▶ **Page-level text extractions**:
○ ○ ○ ○ ○ ○ ○

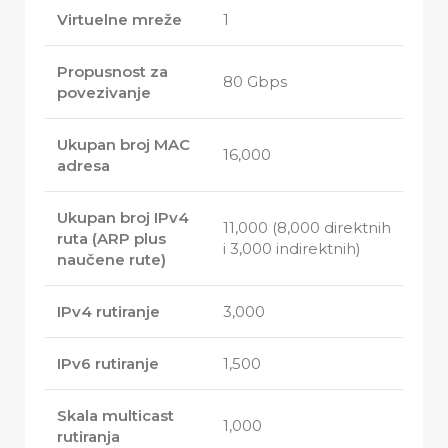
Virtuelne mreže
1
Propusnost za
80 Gbps
povezivanje
Ukupan broj MAC
16,000
adresa
Ukupan broj IPv4
11,000 (8,000 direktnih
ruta (ARP plus
i 3,000 indirektnih)
naučene rute)
IPv4 rutiranje
3,000
IPv6 rutiranje
1,500
Skala multicast
1,000
rutiranja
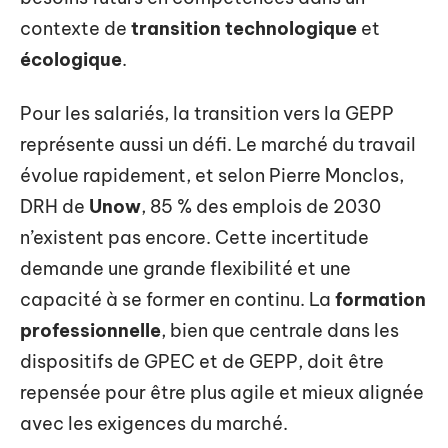
contexte de
transition technologique
et
écologique
.
Pour les salariés, la transition vers la GEPP
représente aussi un défi. Le marché du travail
évolue rapidement, et selon Pierre Monclos,
DRH de
Unow
, 85 % des emplois de 2030
n’existent pas encore. Cette incertitude
demande une grande flexibilité et une
capacité à se former en continu. La
formation
professionnelle
, bien que centrale dans les
dispositifs de GPEC et de GEPP, doit être
repensée pour être plus agile et mieux alignée
avec les exigences du marché.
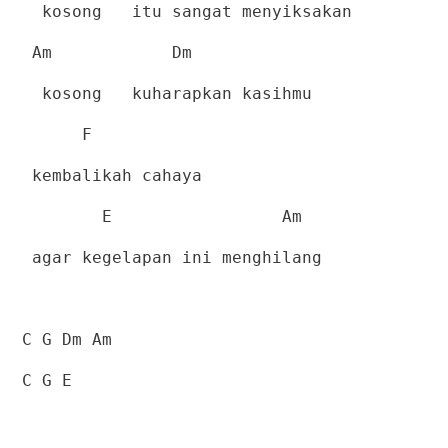
kosong
itu sangat menyiksakan
Am
Dm
kosong
kuharapkan kasihmu
F
kembalikah cahaya
E
Am
agar kegelapan ini menghilang
C G Dm Am
C G E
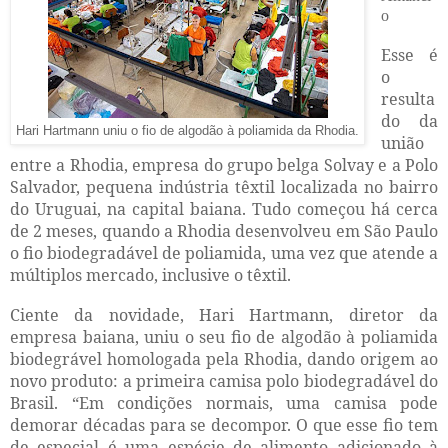
o
Esse é
o
resulta
do da
Hari Hartmann uniu o fio de algodão à poliamida da Rhodia.
união
entre a Rhodia, empresa do grupo belga Solvay e a Polo
Salvador, pequena indústria têxtil localizada no bairro
do Uruguai, na capital baiana. Tudo começou há cerca
de 2 meses, quando a Rhodia desenvolveu em São Paulo
o fio biodegradável de poliamida, uma vez que atende a
múltiplos mercado, inclusive o têxtil.
Ciente da novidade, Hari Hartmann, diretor da
empresa baiana, uniu o seu fio de algodão à poliamida
biodegrável homologada pela Rhodia, dando origem ao
novo produto: a primeira camisa polo biodegradável do
Brasil. “Em condições normais, uma camisa pode
demorar décadas para se decompor. O que esse fio tem
de especial é uma espécie de alimento adicionado à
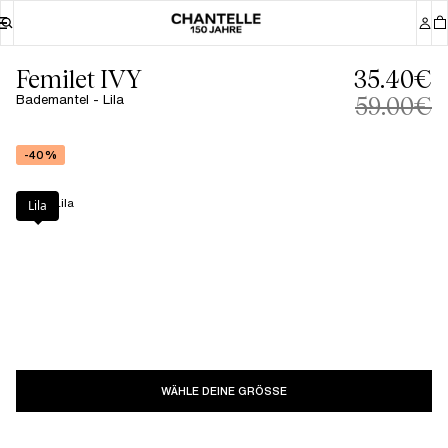
Femilet IVY
35.40€
Bademantel - Lila
59.00€
-40%
Farbe
:
Lila
Lila
WÄHLE DEINE GRÖSSE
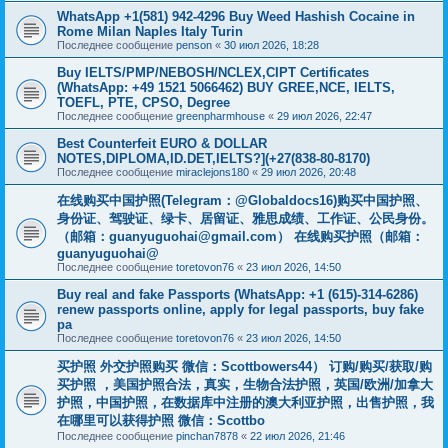
WhatsApp +1(581) 942-4296 Buy Weed Hashish Cocaine in
Rome Milan Naples Italy Turin
Последнее сообщение
penson
«
30 июл 2026, 18:28
Buy IELTS/PMP/NEBOSH/NCLEX,CIPT Certificates
(WhatsApp: +49 1521 5066462) BUY GREE,NCE, IELTS,
TOEFL, PTE, CPSO, Degree
Последнее сообщение
greenpharmhouse
«
29 июл 2026, 22:47
Best Counterfeit EURO & DOLLAR
NOTES,DIPLOMA,ID.DET,IELTS?](+27(838-80-8170)
Последнее сообщение
miraclejons180
«
29 июл 2026, 20:48
在线购买中国护照(Telegram：@Globaldocs16)购买中国护照、
身份证、驾驶证、绿卡、居留证、雅思成绩、工作证、公民身份。
（邮箱：
guanyuguohai@gmail.com
） 在线购买护照（邮箱：
guanyuguohai@
Последнее сообщение
toretovon76
«
23 июл 2026, 14:50
Buy real and fake Passports (WhatsApp: +1 (615)-314-6286)
renew passports online, apply for legal passports, buy fake
pa
Последнее сообщение
toretovon76
«
23 июл 2026, 14:50
买护照 外交护照购买 微信：Scottbowers44） 订购/购买/获取/购
买护照 ，美国护照合法，真实，生物合法护照，英国/欧洲/加拿大
护照，中国护照，在数据库中注册的澳大利亚护照，出售护照，我
在哪里可以获得护照 微信：Scottbo
Последнее сообщение
pinchan7878
«
22 июл 2026, 21:46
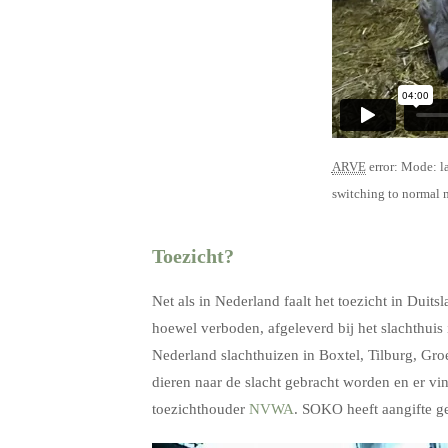
ARVE
error: Mode: l
switching to normal
Toezicht?
Net als in Nederland faalt het toezicht in Duit
hoewel verboden, afgeleverd bij het slachthuis
Nederland slachthuizen in Boxtel, Tilburg, Gr
dieren naar de slacht gebracht worden en er vi
toezichthouder
NVWA
. SOKO heeft aangifte ge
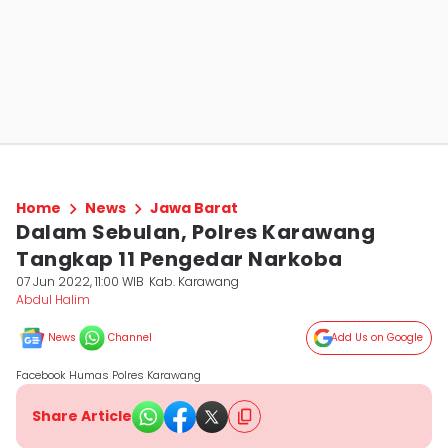
Home
News
Jawa Barat
Dalam Sebulan, Polres Karawang
Tangkap 11 Pengedar Narkoba
07 Jun 2022, 11:00 WIB
Kab. Karawang
Abdul Halim
News
Channel
Add Us on Google
Facebook Humas Polres Karawang
Share Article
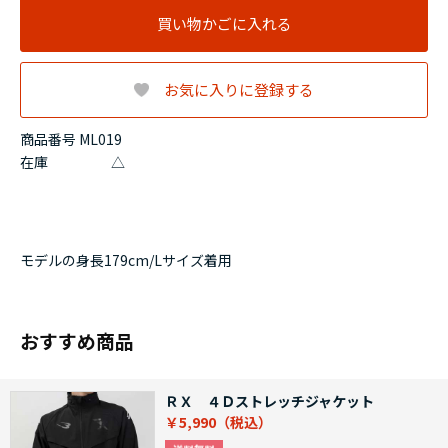
買い物かごに入れる
お気に入りに登録する
商品番号 ML019
在庫
△
モデルの身長179cm/Lサイズ着用
おすすめ商品
ＲＸ ４Ｄストレッチジャケット
￥5,990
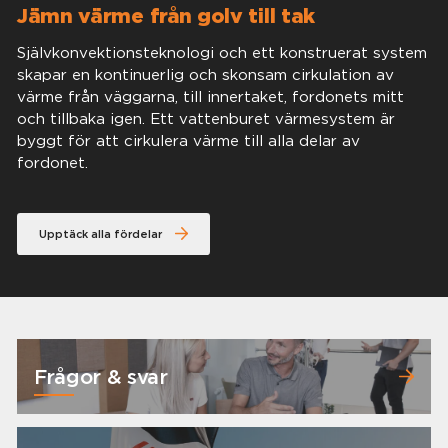
Jämn värme från golv till tak
Självkonvektionsteknologi och ett konstruerat system
skapar en kontinuerlig och skonsam cirkulation av
värme från väggarna, till innertaket, fordonets mitt
och tillbaka igen. Ett vattenburet värmesystem är
byggt för att cirkulera värme till alla delar av
fordonet.
Upptäck alla fördelar
Frågor & svar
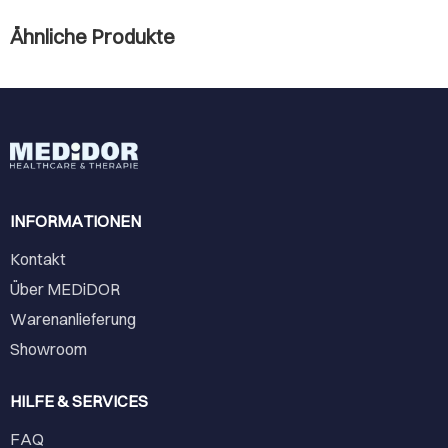
Ähnliche Produkte
INFORMATIONEN
Kontakt
Über MEDiDOR
Warenanlieferung
Showroom
HILFE & SERVICES
FAQ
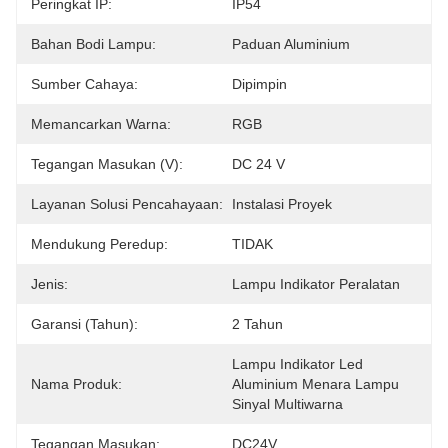
Peringkat IP:
IP54
Bahan Bodi Lampu:
Paduan Aluminium
Sumber Cahaya:
Dipimpin
Memancarkan Warna:
RGB
Tegangan Masukan (V):
DC 24 V
Layanan Solusi Pencahayaan:
Instalasi Proyek
Mendukung Peredup:
TIDAK
Jenis:
Lampu Indikator Peralatan
Garansi (Tahun):
2 Tahun
Lampu Indikator Led 
Nama Produk:
Aluminium Menara Lampu 
Sinyal Multiwarna
Tegangan Masukan:
DC24V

○ ○ ○ ○ ○ ○ ○

Without including any picture, restate every entry above exactly.

Virtuelne mreže
1
Propusnost za
80 Gbps
povezivanje
Ukupan broj MAC
16,000
adresa
Ukupan broj IPv4
11,000 (8,000 direktnih
ruta (ARP plus
i 3,000 indirektnih)
naučene rute)
IPv4 rutiranje
3,000
IPv6 rutiranje
1,500
Skala multicast
1,000
rutiranja
contexte de
transition technologique
et
écologique
.
Pour les salariés, la transition vers la GEPP
représente aussi un défi. Le marché du travail
évolue rapidement, et selon Pierre Monclos,
DRH de
Unow
, 85 % des emplois de 2030
n’existent pas encore. Cette incertitude
demande une grande flexibilité et une
capacité à se former en continu. La
formation
professionnelle
, bien que centrale dans les
dispositifs de GPEC et de GEPP, doit être
repensée pour être plus agile et mieux alignée
avec les exigences du marché.
kosong
itu sangat menyiksakan
Am
Dm
kosong
kuharapkan kasihmu
F
kembalikah cahaya
E
Am
agar kegelapan ini menghilang
C G Dm Am
C G E
o
Esse é
o
resulta
do da
Hari Hartmann uniu o fio de algodão à poliamida da Rhodia.
união
entre a Rhodia, empresa do grupo belga Solvay e a Polo
Salvador, pequena indústria têxtil localizada no bairro
do Uruguai, na capital baiana. Tudo começou há cerca
de 2 meses, quando a Rhodia desenvolveu em São Paulo
o fio biodegradável de poliamida, uma vez que atende a
múltiplos mercado, inclusive o têxtil.
Ciente da novidade, Hari Hartmann, diretor da
empresa baiana, uniu o seu fio de algodão à poliamida
biodegrável homologada pela Rhodia, dando origem ao
novo produto: a primeira camisa polo biodegradável do
Brasil. “Em condições normais, uma camisa pode
demorar décadas para se decompor. O que esse fio tem
de especial é uma espécie de alimento adicionado à
Femilet IVY
35.40€
Bademantel - Lila
59.00€
-40%
Farbe
:
Lila
Lila
WÄHLE DEINE GRÖSSE
WhatsApp +1(581) 942-4296 Buy Weed Hashish Cocaine in
Rome Milan Naples Italy Turin
Последнее сообщение
penson
«
30 июл 2026, 18:28
Buy IELTS/PMP/NEBOSH/NCLEX,CIPT Certificates
(WhatsApp: +49 1521 5066462) BUY GREE,NCE, IELTS,
TOEFL, PTE, CPSO, Degree
Последнее сообщение
greenpharmhouse
«
29 июл 2026, 22:47
Best Counterfeit EURO & DOLLAR
NOTES,DIPLOMA,ID.DET,IELTS?](+27(838-80-8170)
Последнее сообщение
miraclejons180
«
29 июл 2026, 20:48
在线购买中国护照(Telegram：@Globaldocs16)购买中国护照、
身份证、驾驶证、绿卡、居留证、雅思成绩、工作证、公民身份。
（邮箱：
guanyuguohai@gmail.com
） 在线购买护照（邮箱：
guanyuguohai@
Последнее сообщение
toretovon76
«
23 июл 2026, 14:50
Buy real and fake Passports (WhatsApp: +1 (615)-314-6286)
renew passports online, apply for legal passports, buy fake
pa
Последнее сообщение
toretovon76
«
23 июл 2026, 14:50
买护照 外交护照购买 微信：Scottbowers44） 订购/购买/获取/购
买护照 ，美国护照合法，真实，生物合法护照，英国/欧洲/加拿大
护照，中国护照，在数据库中注册的澳大利亚护照，出售护照，我
在哪里可以获得护照 微信：Scottbo
Последнее сообщение
pinchan7878
«
22 июл 2026, 21:46
ARVE
error: Mode: l
switching to normal
Toezicht?
Net als in Nederland faalt het toezicht in Duit
hoewel verboden, afgeleverd bij het slachthuis
Nederland slachthuizen in Boxtel, Tilburg, Gr
dieren naar de slacht gebracht worden en er vi
toezichthouder
NVWA
. SOKO heeft aangifte ge
Home
News
Jawa Barat
Dalam Sebulan, Polres Karawang
Tangkap 11 Pengedar Narkoba
07 Jun 2022, 11:00 WIB
Kab. Karawang
Abdul Halim
News
Channel
Add Us on Google
Facebook Humas Polres Karawang
Share Article
買い物かごに入れる
お気に入りに登録する
商品番号 ML019
在庫
△
モデルの身長179cm/Lサイズ着用
おすすめ商品
ＲＸ ４Ｄストレッチジャケット
￥5,990
Jämn värme från golv till tak
Självkonvektionsteknologi och ett konstruerat system
skapar en kontinuerlig och skonsam cirkulation av
värme från väggarna, till innertaket, fordonets mitt
och tillbaka igen. Ett vattenburet värmesystem är
byggt för att cirkulera värme till alla delar av
fordonet.
Upptäck alla fördelar
Frågor & svar
Ähnliche Produkte
INFORMATIONEN
Kontakt
Über MEDiDOR
Warenanlieferung
Showroom
HILFE & SERVICES
FAQ
Peringkat IP:
IP54
Bahan Bodi Lampu:
Paduan Aluminium
Sumber Cahaya:
Dipimpin
Memancarkan Warna:
RGB
Tegangan Masukan (V):
DC 24 V
Layanan Solusi Pencahayaan:
Instalasi Proyek
Mendukung Peredup:
TIDAK
Jenis:
Lampu Indikator Peralatan
Garansi (Tahun):
2 Tahun
Lampu Indikator Led 
Nama Produk:
Aluminium Menara Lampu 
Sinyal Multiwarna
Tegangan Masukan:
DC24V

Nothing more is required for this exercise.